_What to work on_.
Reproduce all of the following data verbatim, line by line.

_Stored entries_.
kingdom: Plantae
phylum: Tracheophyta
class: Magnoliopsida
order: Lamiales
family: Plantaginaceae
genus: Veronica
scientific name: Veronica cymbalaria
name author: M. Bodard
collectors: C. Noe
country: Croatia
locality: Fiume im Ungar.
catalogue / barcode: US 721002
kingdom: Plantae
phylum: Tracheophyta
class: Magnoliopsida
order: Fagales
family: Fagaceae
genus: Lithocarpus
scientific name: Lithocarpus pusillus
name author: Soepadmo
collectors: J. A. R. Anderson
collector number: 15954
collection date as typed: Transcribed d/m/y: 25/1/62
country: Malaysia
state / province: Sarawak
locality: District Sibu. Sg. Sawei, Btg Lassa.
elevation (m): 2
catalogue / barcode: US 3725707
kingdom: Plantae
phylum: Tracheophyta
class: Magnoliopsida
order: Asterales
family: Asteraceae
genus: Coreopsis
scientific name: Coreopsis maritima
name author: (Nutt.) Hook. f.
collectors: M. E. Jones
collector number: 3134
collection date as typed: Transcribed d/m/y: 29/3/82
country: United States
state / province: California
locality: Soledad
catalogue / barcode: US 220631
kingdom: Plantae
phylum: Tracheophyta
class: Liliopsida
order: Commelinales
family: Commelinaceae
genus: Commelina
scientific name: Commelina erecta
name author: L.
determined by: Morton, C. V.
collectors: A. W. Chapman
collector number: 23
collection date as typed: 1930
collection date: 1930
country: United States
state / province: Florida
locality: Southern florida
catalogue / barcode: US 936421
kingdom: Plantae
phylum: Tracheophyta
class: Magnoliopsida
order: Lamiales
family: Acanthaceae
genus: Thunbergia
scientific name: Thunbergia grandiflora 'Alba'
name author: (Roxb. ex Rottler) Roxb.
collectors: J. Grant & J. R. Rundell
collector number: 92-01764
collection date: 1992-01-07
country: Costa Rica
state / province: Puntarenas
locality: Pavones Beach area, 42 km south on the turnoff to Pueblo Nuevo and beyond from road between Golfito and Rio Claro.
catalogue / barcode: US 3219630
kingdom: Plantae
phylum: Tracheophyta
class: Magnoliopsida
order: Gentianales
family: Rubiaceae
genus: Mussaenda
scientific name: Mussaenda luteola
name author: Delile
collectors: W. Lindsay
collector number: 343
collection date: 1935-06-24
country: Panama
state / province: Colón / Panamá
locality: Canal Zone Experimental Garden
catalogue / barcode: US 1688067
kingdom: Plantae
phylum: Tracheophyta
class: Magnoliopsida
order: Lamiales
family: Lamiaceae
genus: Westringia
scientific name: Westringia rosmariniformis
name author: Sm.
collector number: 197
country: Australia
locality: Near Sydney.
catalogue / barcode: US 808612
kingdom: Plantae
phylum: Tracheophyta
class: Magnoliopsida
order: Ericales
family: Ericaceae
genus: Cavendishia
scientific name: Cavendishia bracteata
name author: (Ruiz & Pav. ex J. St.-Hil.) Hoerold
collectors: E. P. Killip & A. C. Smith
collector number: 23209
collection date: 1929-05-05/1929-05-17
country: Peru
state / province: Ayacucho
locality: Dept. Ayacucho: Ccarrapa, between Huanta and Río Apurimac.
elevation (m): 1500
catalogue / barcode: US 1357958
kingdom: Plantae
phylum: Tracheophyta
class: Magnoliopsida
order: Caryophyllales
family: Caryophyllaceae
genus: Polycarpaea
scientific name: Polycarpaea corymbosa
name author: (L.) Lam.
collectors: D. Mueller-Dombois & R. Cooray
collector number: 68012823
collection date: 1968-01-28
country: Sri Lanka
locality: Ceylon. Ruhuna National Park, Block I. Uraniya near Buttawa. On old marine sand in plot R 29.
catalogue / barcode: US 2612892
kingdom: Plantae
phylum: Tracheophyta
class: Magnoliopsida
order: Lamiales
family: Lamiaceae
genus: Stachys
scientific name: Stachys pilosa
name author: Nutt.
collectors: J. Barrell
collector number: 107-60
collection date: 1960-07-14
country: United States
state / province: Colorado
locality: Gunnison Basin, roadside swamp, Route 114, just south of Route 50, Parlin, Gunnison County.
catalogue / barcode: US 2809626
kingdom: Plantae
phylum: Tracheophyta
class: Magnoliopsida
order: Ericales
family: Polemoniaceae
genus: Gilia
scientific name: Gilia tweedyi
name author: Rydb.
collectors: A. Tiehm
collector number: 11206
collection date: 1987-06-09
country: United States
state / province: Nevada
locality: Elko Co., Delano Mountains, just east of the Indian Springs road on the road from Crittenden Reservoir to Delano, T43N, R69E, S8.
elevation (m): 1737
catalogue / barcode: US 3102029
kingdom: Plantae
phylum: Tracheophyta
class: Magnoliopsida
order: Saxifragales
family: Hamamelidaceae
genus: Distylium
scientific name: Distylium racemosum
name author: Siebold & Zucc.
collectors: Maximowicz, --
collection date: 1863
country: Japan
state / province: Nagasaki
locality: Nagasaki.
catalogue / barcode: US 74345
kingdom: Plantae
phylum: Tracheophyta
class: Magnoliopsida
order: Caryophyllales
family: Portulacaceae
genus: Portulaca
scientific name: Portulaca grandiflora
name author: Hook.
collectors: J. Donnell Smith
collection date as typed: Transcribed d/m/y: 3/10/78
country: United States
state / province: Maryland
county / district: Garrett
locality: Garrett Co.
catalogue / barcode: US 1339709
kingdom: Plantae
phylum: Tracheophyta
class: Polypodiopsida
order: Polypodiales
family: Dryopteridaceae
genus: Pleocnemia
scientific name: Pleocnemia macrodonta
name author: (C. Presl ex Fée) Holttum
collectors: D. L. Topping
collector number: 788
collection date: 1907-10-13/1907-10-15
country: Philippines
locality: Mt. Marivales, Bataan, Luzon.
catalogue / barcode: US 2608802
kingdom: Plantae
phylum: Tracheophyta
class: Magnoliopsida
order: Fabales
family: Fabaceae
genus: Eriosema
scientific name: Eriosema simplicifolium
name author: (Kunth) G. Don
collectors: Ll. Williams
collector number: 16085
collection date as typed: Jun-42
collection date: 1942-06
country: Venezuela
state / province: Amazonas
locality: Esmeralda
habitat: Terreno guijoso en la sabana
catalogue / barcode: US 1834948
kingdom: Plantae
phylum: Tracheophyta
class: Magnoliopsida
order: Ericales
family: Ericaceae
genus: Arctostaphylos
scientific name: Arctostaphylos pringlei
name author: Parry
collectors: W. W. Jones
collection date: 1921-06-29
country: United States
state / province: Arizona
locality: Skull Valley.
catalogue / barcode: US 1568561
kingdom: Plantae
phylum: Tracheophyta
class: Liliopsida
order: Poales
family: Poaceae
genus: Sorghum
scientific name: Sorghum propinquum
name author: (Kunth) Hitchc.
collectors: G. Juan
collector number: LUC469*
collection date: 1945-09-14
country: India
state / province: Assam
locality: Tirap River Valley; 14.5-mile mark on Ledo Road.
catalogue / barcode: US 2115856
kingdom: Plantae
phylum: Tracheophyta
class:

_Completed exercise_.
kingdom: Plantae
phylum: Tracheophyta
class: Magnoliopsida
order: Lamiales
family: Plantaginaceae
genus: Veronica
scientific name: Veronica cymbalaria
name author: M. Bodard
collectors: C. Noe
country: Croatia
locality: Fiume im Ungar.
catalogue / barcode: US 721002
kingdom: Plantae
phylum: Tracheophyta
class: Magnoliopsida
order: Fagales
family: Fagaceae
genus: Lithocarpus
scientific name: Lithocarpus pusillus
name author: Soepadmo
collectors: J. A. R. Anderson
collector number: 15954
collection date as typed: Transcribed d/m/y: 25/1/62
country: Malaysia
state / province: Sarawak
locality: District Sibu. Sg. Sawei, Btg Lassa.
elevation (m): 2
catalogue / barcode: US 3725707
kingdom: Plantae
phylum: Tracheophyta
class: Magnoliopsida
order: Asterales
family: Asteraceae
genus: Coreopsis
scientific name: Coreopsis maritima
name author: (Nutt.) Hook. f.
collectors: M. E. Jones
collector number: 3134
collection date as typed: Transcribed d/m/y: 29/3/82
country: United States
state / province: California
locality: Soledad
catalogue / barcode: US 220631
kingdom: Plantae
phylum: Tracheophyta
class: Liliopsida
order: Commelinales
family: Commelinaceae
genus: Commelina
scientific name: Commelina erecta
name author: L.
determined by: Morton, C. V.
collectors: A. W. Chapman
collector number: 23
collection date as typed: 1930
collection date: 1930
country: United States
state / province: Florida
locality: Southern florida
catalogue / barcode: US 936421
kingdom: Plantae
phylum: Tracheophyta
class: Magnoliopsida
order: Lamiales
family: Acanthaceae
genus: Thunbergia
scientific name: Thunbergia grandiflora 'Alba'
name author: (Roxb. ex Rottler) Roxb.
collectors: J. Grant & J. R. Rundell
collector number: 92-01764
collection date: 1992-01-07
country: Costa Rica
state / province: Puntarenas
locality: Pavones Beach area, 42 km south on the turnoff to Pueblo Nuevo and beyond from road between Golfito and Rio Claro.
catalogue / barcode: US 3219630
kingdom: Plantae
phylum: Tracheophyta
class: Magnoliopsida
order: Gentianales
family: Rubiaceae
genus: Mussaenda
scientific name: Mussaenda luteola
name author: Delile
collectors: W. Lindsay
collector number: 343
collection date: 1935-06-24
country: Panama
state / province: Colón / Panamá
locality: Canal Zone Experimental Garden
catalogue / barcode: US 1688067
kingdom: Plantae
phylum: Tracheophyta
class: Magnoliopsida
order: Lamiales
family: Lamiaceae
genus: Westringia
scientific name: Westringia rosmariniformis
name author: Sm.
collector number: 197
country: Australia
locality: Near Sydney.
catalogue / barcode: US 808612
kingdom: Plantae
phylum: Tracheophyta
class: Magnoliopsida
order: Ericales
family: Ericaceae
genus: Cavendishia
scientific name: Cavendishia bracteata
name author: (Ruiz & Pav. ex J. St.-Hil.) Hoerold
collectors: E. P. Killip & A. C. Smith
collector number: 23209
collection date: 1929-05-05/1929-05-17
country: Peru
state / province: Ayacucho
locality: Dept. Ayacucho: Ccarrapa, between Huanta and Río Apurimac.
elevation (m): 1500
catalogue / barcode: US 1357958
kingdom: Plantae
phylum: Tracheophyta
class: Magnoliopsida
order: Caryophyllales
family: Caryophyllaceae
genus: Polycarpaea
scientific name: Polycarpaea corymbosa
name author: (L.) Lam.
collectors: D. Mueller-Dombois & R. Cooray
collector number: 68012823
collection date: 1968-01-28
country: Sri Lanka
locality: Ceylon. Ruhuna National Park, Block I. Uraniya near Buttawa. On old marine sand in plot R 29.
catalogue / barcode: US 2612892
kingdom: Plantae
phylum: Tracheophyta
class: Magnoliopsida
order: Lamiales
family: Lamiaceae
genus: Stachys
scientific name: Stachys pilosa
name author: Nutt.
collectors: J. Barrell
collector number: 107-60
collection date: 1960-07-14
country: United States
state / province: Colorado
locality: Gunnison Basin, roadside swamp, Route 114, just south of Route 50, Parlin, Gunnison County.
catalogue / barcode: US 2809626
kingdom: Plantae
phylum: Tracheophyta
class: Magnoliopsida
order: Ericales
family: Polemoniaceae
genus: Gilia
scientific name: Gilia tweedyi
name author: Rydb.
collectors: A. Tiehm
collector number: 11206
collection date: 1987-06-09
country: United States
state / province: Nevada
locality: Elko Co., Delano Mountains, just east of the Indian Springs road on the road from Crittenden Reservoir to Delano, T43N, R69E, S8.
elevation (m): 1737
catalogue / barcode: US 3102029
kingdom: Plantae
phylum: Tracheophyta
class: Magnoliopsida
order: Saxifragales
family: Hamamelidaceae
genus: Distylium
scientific name: Distylium racemosum
name author: Siebold & Zucc.
collectors: Maximowicz, --
collection date: 1863
country: Japan
state / province: Nagasaki
locality: Nagasaki.
catalogue / barcode: US 74345
kingdom: Plantae
phylum: Tracheophyta
class: Magnoliopsida
order: Caryophyllales
family: Portulacaceae
genus: Portulaca
scientific name: Portulaca grandiflora
name author: Hook.
collectors: J. Donnell Smith
collection date as typed: Transcribed d/m/y: 3/10/78
country: United States
state / province: Maryland
county / district: Garrett
locality: Garrett Co.
catalogue / barcode: US 1339709
kingdom: Plantae
phylum: Tracheophyta
class: Polypodiopsida
order: Polypodiales
family: Dryopteridaceae
genus: Pleocnemia
scientific name: Pleocnemia macrodonta
name author: (C. Presl ex Fée) Holttum
collectors: D. L. Topping
collector number: 788
collection date: 1907-10-13/1907-10-15
country: Philippines
locality: Mt. Marivales, Bataan, Luzon.
catalogue / barcode: US 2608802
kingdom: Plantae
phylum: Tracheophyta
class: Magnoliopsida
order: Fabales
family: Fabaceae
genus: Eriosema
scientific name: Eriosema simplicifolium
name author: (Kunth) G. Don
collectors: Ll. Williams
collector number: 16085
collection date as typed: Jun-42
collection date: 1942-06
country: Venezuela
state / province: Amazonas
locality: Esmeralda
habitat: Terreno guijoso en la sabana
catalogue / barcode: US 1834948
kingdom: Plantae
phylum: Tracheophyta
class: Magnoliopsida
order: Ericales
family: Ericaceae
genus: Arctostaphylos
scientific name: Arctostaphylos pringlei
name author: Parry
collectors: W. W. Jones
collection date: 1921-06-29
country: United States
state / province: Arizona
locality: Skull Valley.
catalogue / barcode: US 1568561
kingdom: Plantae
phylum: Tracheophyta
class: Liliopsida
order: Poales
family: Poaceae
genus: Sorghum
scientific name: Sorghum propinquum
name author: (Kunth) Hitchc.
collectors: G. Juan
collector number: LUC469*
collection date: 1945-09-14
country: India
state / province: Assam
locality: Tirap River Valley; 14.5-mile mark on Ledo Road.
catalogue / barcode: US 2115856
kingdom: Plantae
phylum: Tracheophyta
class:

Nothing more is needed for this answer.